Дайни шла по лесу осторожно, прислушиваясь и оглядываясь на каждом шагу. Весной по лесу идет гон, кровь бушует у всех. Как говорят — весной и заяц укусить может. А уж Хозяин Леса… Дайни передернула плечами. Вообще, тут места тихие, поселок близко, звери нечасто заходят, авось пронесет. Была бы своя воля — ни в жизнь не сунулась бы. Но обычай не обойдешь, надо собрать травы и сварить зелье, чтобы не зачать. Хозяин Леса, говорят, тоже от священного брака родился. Недаром старики говорят, что от священного дитяти жди большой беды. Вот она и пришла. Пятый год уже покоя нет…

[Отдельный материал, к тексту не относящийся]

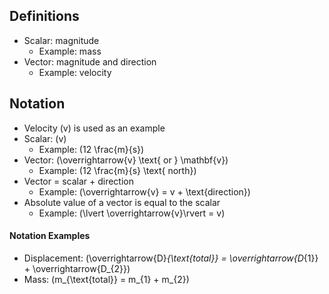 ## Definitions
- Scalar: magnitude
  - Example: mass
- Vector: magnitude and direction
  - Example: velocity

## Notation
- Velocity (v) is used as an example
- Scalar: \(v\)
  - Example: \(12 \frac{m}{s}\)
- Vector: \(\overrightarrow{v} \text{ or } \mathbf{v}\)
  - Example: \(12 \frac{m}{s} \text{ north}\)
- Vector = scalar + direction
  - Example: \(\overrightarrow{v} = v + \text{direction}\)
- Absolute value of a vector is equal to the scalar
  - Example: \(\lvert \overrightarrow{v}\rvert = v\)

#### Notation Examples
- Displacement: \(\overrightarrow{D}_{\text{total}} = \overrightarrow{D_{1}} + \overrightarrow{D_{2}}\)
- Mass: \(m_{\text{total}} = m_{1} + m_{2}\)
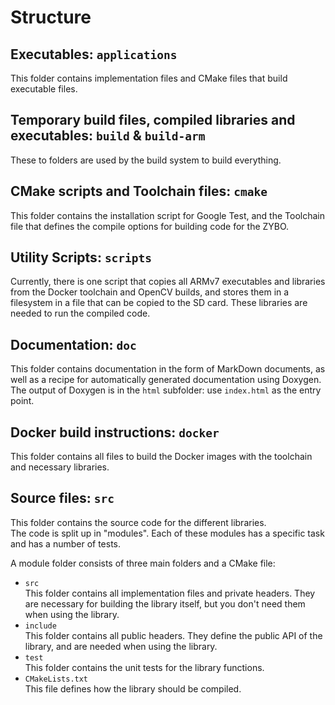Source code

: # Structure

## Executables: `applications`

This folder contains implementation files and CMake files that build executable
files.

## Temporary build files, compiled libraries and executables: `build` & `build-arm`

These to folders are used by the build system to build everything.

## CMake scripts and Toolchain files: `cmake`

This folder contains the installation script for Google Test, and the Toolchain
file that defines the compile options for building code for the ZYBO.

## Utility Scripts: `scripts`

Currently, there is one script that copies all ARMv7 executables and libraries
from the Docker toolchain and OpenCV builds, and stores them in a filesystem in
a file that can be copied to the SD card. These libraries are needed to run the
compiled code.

## Documentation: `doc`

This folder contains documentation in the form of MarkDown documents, as well as
a recipe for automatically generated documentation using Doxygen.  
The output of Doxygen is in the `html` subfolder: use `index.html` as the entry
point.

## Docker build instructions: `docker`

This folder contains all files to build the Docker images with the toolchain and
necessary libraries.

## Source files: `src`

This folder contains the source code for the different libraries.  
The code is split up in "modules". Each of these modules has a specific task and
has a number of tests.

A module folder consists of three main folders and a CMake file:

- `src`  
  This folder contains all implementation files and private headers. They are
  necessary for building the library itself, but you don't need them when using
  the library.
- `include`  
  This folder contains all public headers. They define the public API of the 
  library, and are needed when using the library.
- `test`  
  This folder contains the unit tests for the library functions.
- `CMakeLists.txt`  
  This file defines how the library should be compiled.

А, вот и травка чернолист. Весной, когда острые темно-фиолетовые листики пробиваются из колючего комка скрученных и сухих прошлогодних стеблей, в ней течет застоявшийся, горький и жгучий сок. Дайни выкопала корешок с листьями костяным ножом. Одного кустика хватит. Уф. Все. Теперь можно идти домой. Она бережно обернула чернолист тряпицей и положила в корзинку, повернулась было, чтобы подняться, и увидела грубые башмаки — не башмаки, какие-то косматые обмотки из звериной шкуры. Сердце медленно начало опускаться куда-то вниз. Еще надеясь, что ничего страшного не произошло, Дайни подняла взгляд.
Он смотрел на нее желтыми совиными глазами. Смуглый, худой, жилистый, — бессознательно отмечала она, ощущая, как неумолимо нарастает внутри волна тошнотворного ужаса. Сопротивляться? Да разве можно? Дайни села на землю, чувствуя, как в глазах темнеет.
Он тряхнул ее за плечо, и от этого страх немного улегся. Рука его была вся в шрамах, с обломанными ногтями. От него пахло зверем — дикой, безудержной силой, погоней, жаждой крови.
— Ты кто? — хрипло пролаял он.
Она разинула рот, но из горла вырвался только какой-то долгий писк.
Он рассмеялся — совсем по-человечески.
— Ты кто?
— Да-а-айин, — выдохнула она.
— Травки собираешь, — кивнул он на корзинку.
— Зелье варить, — прошептала она.
Хозяин Леса скривился.
— Значит, чтобы второго священного ублюдка не было в кланах, да? Отвечай!
Дайни только судорожно вздохнула и коротко кивнула.